START Information supplied
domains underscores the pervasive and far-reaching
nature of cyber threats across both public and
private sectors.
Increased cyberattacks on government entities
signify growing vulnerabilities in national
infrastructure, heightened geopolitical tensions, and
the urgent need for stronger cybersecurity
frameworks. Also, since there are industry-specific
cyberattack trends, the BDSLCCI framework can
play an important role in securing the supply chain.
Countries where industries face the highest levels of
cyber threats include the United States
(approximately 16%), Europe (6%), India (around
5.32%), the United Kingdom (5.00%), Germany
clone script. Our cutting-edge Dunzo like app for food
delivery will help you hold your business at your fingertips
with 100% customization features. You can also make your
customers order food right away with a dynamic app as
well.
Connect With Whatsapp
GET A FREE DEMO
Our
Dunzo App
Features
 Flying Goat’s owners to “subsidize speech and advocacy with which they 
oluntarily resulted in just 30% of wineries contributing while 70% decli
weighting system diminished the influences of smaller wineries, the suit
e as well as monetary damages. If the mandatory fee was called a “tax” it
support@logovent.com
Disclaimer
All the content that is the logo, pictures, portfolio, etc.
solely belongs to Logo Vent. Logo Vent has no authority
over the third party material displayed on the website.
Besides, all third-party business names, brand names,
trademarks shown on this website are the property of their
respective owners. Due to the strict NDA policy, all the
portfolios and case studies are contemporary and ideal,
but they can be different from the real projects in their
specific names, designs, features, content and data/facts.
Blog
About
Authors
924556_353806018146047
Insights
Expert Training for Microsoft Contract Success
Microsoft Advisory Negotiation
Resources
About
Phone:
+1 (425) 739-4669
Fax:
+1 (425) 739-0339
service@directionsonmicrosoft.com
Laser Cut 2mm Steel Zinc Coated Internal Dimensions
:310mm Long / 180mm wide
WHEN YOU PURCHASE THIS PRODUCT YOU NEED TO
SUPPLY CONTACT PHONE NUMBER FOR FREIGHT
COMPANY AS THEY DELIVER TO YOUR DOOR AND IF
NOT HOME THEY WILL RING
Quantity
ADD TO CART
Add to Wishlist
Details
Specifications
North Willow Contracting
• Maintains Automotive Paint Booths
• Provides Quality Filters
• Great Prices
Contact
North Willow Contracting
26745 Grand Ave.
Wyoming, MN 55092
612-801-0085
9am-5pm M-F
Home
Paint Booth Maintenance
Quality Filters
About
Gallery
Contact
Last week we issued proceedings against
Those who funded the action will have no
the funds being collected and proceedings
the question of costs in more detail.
END Information supplied
* [What to work on] Search the lines above for the string "party" and copy each line that has it.

* [The completed task]
over the third party material displayed on the website.
Besides, all third-party business names, brand names,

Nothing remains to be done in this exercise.